Source:
Overplanting means to install more wind turbine capacity than the allowed maximum power. The additional power can be used to compensate for losses in the power collection grid and for unavailability, mainly of wind turbines but possibly also of parts of the collection grid.

A certain degree of overplanting will be feasible in large offshore wind power clusters taking into account the current availability of wind turbines, the dynamic line rating, forced cooling of transformers, and the current power market prices.

Dynamic line rating takes advantage of the dependency of the line capacity on the current ambient conditions. Thus, the capacity of overhead transmission lines depends on the wind speed and temperature, while capacity of underground cables depends on the ambient temperature.

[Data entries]
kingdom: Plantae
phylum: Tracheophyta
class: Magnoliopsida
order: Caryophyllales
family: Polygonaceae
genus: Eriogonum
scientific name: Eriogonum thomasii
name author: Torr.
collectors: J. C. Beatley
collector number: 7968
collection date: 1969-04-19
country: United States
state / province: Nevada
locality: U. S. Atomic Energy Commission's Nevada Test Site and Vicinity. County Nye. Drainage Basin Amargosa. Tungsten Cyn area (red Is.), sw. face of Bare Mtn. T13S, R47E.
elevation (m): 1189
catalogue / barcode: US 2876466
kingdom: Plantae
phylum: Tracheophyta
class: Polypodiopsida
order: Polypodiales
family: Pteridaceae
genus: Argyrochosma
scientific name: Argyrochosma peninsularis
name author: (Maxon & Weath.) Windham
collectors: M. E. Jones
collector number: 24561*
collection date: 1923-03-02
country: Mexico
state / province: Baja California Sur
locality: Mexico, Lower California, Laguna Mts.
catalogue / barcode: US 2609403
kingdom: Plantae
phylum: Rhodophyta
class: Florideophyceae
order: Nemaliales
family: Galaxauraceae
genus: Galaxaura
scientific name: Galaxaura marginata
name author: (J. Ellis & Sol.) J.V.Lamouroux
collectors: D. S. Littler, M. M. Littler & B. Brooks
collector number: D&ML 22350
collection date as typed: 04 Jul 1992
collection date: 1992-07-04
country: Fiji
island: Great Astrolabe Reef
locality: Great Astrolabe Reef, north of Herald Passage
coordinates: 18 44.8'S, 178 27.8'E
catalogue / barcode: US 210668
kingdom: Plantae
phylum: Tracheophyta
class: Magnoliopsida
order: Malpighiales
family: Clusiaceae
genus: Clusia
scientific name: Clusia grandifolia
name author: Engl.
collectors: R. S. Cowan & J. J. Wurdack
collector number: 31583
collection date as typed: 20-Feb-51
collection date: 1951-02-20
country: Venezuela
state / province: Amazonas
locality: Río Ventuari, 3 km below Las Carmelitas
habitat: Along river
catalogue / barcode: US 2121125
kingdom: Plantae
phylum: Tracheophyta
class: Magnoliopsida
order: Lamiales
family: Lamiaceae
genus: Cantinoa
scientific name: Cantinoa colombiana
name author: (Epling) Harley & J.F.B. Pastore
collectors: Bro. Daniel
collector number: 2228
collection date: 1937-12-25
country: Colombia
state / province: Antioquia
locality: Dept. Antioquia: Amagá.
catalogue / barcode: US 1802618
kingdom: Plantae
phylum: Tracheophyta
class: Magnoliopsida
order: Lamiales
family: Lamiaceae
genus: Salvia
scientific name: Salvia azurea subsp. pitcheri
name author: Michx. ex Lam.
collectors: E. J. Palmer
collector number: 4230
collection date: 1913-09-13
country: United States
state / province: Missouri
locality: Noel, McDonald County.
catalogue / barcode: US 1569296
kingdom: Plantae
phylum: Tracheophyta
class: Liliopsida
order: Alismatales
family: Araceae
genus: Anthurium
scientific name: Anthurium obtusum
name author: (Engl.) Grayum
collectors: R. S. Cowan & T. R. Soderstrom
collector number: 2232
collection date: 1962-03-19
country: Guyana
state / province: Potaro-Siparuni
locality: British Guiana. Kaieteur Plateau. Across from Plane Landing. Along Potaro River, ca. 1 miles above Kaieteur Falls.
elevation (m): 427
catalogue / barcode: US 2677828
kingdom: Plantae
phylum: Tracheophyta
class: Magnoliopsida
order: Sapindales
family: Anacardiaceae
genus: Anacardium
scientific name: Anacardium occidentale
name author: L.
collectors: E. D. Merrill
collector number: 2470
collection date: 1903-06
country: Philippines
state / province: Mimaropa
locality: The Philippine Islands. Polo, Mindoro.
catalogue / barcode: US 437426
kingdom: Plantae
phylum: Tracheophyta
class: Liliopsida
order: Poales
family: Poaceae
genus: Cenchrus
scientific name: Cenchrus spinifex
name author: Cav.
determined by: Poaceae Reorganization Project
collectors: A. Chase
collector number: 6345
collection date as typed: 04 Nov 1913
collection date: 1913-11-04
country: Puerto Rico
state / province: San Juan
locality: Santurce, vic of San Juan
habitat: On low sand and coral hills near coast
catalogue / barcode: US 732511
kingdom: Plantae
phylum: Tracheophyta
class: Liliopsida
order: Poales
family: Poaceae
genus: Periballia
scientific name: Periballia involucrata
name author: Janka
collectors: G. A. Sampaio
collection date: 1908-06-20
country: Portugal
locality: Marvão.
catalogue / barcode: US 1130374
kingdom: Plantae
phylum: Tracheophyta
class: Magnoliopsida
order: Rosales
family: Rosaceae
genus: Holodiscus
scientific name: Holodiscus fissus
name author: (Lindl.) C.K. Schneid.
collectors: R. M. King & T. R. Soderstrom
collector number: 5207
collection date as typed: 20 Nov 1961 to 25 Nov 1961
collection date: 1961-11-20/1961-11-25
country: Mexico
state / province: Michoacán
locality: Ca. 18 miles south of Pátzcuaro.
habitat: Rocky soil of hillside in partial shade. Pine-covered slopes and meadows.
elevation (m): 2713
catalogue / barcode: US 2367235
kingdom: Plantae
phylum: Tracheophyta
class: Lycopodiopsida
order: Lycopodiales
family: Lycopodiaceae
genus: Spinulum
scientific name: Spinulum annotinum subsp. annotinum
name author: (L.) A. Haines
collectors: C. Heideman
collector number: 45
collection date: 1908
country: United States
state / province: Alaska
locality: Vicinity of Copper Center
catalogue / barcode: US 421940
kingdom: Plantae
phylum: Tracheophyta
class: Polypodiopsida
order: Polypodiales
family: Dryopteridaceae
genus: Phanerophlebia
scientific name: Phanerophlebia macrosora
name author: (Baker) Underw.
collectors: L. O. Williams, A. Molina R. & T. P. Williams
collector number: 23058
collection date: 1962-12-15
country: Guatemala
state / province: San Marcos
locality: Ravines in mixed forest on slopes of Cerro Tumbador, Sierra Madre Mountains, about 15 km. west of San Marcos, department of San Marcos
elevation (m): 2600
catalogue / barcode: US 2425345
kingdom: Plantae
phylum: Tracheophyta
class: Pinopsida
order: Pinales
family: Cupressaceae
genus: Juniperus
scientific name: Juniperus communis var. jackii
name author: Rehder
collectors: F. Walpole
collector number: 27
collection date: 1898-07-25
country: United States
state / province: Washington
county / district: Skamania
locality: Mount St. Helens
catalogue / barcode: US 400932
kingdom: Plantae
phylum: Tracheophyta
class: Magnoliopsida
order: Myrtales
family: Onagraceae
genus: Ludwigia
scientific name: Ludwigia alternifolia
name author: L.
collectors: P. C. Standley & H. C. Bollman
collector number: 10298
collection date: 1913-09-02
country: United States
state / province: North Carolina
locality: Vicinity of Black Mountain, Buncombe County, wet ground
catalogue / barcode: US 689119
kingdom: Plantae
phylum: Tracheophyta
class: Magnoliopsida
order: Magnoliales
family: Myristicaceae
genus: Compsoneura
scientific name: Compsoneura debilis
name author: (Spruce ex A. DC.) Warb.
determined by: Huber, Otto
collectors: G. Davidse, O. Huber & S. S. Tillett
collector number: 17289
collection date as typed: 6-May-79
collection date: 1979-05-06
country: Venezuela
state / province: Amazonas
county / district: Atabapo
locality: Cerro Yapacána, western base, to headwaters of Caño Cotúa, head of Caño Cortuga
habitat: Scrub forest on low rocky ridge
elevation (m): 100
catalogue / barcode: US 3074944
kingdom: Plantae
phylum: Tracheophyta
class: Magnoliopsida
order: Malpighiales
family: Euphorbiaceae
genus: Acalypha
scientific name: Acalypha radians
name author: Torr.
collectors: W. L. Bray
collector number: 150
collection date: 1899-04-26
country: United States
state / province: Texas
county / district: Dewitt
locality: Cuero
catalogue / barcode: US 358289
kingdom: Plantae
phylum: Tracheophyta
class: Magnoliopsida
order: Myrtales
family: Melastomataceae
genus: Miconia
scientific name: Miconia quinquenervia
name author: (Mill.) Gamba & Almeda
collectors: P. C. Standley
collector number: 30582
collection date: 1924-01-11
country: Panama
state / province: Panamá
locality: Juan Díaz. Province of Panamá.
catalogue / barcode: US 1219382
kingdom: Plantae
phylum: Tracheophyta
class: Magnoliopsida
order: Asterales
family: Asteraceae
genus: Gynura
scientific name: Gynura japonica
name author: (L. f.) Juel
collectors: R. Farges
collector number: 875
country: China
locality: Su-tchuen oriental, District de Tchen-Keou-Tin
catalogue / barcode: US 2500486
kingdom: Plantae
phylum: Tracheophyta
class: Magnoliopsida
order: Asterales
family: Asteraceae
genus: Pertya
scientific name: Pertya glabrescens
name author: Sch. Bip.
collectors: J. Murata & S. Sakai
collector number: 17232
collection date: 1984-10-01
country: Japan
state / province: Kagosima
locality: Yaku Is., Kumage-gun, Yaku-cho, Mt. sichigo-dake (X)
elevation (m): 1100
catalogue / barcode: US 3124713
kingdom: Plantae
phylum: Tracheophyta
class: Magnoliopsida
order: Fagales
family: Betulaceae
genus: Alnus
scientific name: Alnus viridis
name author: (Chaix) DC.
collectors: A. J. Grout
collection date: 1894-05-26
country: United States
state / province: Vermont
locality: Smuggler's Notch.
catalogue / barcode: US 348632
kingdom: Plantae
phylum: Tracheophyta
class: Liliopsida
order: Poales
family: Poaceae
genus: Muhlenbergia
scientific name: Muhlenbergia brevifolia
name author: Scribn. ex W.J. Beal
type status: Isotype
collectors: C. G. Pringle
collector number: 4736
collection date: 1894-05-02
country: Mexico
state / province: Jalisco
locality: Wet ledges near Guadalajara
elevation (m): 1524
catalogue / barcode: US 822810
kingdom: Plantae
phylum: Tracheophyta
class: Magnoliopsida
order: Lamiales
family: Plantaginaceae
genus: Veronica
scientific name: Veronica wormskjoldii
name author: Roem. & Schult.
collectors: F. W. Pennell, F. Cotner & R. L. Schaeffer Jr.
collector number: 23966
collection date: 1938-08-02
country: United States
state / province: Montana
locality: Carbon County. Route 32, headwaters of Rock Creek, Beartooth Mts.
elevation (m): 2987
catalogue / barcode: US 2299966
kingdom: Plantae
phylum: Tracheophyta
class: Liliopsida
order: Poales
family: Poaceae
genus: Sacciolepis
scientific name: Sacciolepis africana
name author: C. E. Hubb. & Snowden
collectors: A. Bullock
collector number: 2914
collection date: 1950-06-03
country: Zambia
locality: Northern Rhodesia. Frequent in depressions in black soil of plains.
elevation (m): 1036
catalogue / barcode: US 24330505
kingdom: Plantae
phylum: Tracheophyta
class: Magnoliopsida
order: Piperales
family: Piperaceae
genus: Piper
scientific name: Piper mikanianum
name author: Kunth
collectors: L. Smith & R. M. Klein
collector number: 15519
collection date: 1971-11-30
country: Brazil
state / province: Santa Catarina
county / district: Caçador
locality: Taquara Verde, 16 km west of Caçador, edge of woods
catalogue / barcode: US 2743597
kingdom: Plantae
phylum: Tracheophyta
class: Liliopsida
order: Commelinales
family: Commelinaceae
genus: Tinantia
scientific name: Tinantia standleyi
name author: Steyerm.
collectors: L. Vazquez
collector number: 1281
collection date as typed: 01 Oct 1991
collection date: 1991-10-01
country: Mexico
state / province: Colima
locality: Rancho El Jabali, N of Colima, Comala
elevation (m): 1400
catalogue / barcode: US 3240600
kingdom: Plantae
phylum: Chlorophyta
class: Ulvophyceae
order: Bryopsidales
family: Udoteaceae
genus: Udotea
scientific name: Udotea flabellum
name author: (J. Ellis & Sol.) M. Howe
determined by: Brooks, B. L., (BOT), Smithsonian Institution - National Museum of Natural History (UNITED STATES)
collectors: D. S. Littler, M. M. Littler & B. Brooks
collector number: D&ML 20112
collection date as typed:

Tasks:
1. Edit the overplanting text starting with "Overplanting means to" and going on through "the ambient temperature.", changing "ambient" to "surrounding".
2. Pick up the text on overplanting in offshore wind power after its final sentence and continue it.

Answers to the exercise:
1.
Overplanting means to install more wind turbine capacity than the allowed maximum power. The additional power can be used to compensate for losses in the power collection grid and for unavailability, mainly of wind turbines but possibly also of parts of the collection grid.

A certain degree of overplanting will be feasible in large offshore wind power clusters taking into account the current availability of wind turbines, the dynamic line rating, forced cooling of transformers, and the current power market prices.

Dynamic line rating takes advantage of the dependency of the line capacity on the current surrounding conditions. Thus, the capacity of overhead transmission lines depends on the wind speed and temperature, while capacity of underground cables depends on the surrounding temperature.

2.
Dynamic line rating is in focus, especially by TSOs with high present or future wind power penetration, because of the increased transmission capacity in windy periods. Likewise, the capacity of offshore cables varies with the water temperature, and this has also a positive correlation with the wind power generation which is highest in the cold periods.

Dynamic line ration has been demonstrated and analysed in the EU TWENTIES project [8], and presently, and a new CIGRÉ working group is formed on the subject. The use of forced cooling to optimise the rating of transformers for offshore wind power plants is also investigated by plant owners [9], and this approach can also be applied to optimise overplanting.